OMAHA, Neb. – Two-time Olympic swimmer Shirley Babashoff believes there is never a wrong time for the International Olympic Committee to do the right thing.

But when it comes to recognizing her plight and the results of other athletes who also competed against the East Germans at the height of their doping program, she hopes the right thing happens soon.

“It’s going to get fixed because people always strive to get better,” Babashoff, 59, said Friday at the U.S. Olympic Swimming Trials while promoting an upcoming film about her 400-meter freestyle relay at the 1976 Olympics in Montreal.

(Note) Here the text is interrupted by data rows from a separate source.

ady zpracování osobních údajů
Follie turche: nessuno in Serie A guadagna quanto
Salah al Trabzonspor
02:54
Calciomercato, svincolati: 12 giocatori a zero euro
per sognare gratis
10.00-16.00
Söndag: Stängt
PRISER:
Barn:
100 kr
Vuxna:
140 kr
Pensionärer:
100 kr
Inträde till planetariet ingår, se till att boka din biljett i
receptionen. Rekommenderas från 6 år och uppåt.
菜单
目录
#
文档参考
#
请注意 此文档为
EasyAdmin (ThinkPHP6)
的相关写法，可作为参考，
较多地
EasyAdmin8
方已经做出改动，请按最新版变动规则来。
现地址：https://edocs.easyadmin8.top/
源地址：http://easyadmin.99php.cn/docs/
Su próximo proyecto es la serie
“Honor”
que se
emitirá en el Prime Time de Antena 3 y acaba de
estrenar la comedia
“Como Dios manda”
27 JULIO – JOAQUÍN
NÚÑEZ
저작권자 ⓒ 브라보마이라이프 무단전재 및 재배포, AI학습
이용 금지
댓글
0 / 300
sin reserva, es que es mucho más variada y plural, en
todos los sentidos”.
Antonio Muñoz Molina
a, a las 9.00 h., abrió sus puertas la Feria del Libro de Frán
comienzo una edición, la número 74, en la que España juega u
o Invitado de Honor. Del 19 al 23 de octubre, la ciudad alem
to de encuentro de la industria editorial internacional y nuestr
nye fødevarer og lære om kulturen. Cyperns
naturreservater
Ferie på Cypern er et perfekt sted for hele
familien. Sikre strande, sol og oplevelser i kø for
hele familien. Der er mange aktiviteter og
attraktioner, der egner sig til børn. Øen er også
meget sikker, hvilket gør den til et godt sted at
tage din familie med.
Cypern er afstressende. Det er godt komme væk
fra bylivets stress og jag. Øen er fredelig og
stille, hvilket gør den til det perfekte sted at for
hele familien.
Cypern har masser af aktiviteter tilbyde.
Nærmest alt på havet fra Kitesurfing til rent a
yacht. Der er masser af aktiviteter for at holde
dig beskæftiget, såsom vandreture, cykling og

“It would just be nice to be a part of that and not have my grandchildren going up there to receive my medals for me and saying, ‘Well, we’re getting this on behalf of my grandmother who passed away 50 years ago.’ ”

Babashoff, who attended Fountain Valley and works as a mail carrier in Huntington Beach, earned four silver medals to winning East Germans at the 1976 Games.

She and her teammates hope the IOC will adjust the records from 1976 to show that the Americans raced against a country that featured a state-sponsored doping system and were the fair winners.

The story of Babashoff and her 400 free relay will be portrayed in the USA Swimming-produced film “The Last Gold” that debuts nationwide on July 11. Babashoff anchored the relay, featuring the late Kim Peyton, Jill Sterkel and Wendy Boglioli, to its only gold medal in Montreal. The team broke through with a world record.

“It’s a very important movie,” said Babashoff, once dubbed ‘Surly Shirley’ for voicing her suspicions about the East Germans. “People are still doing steriods.”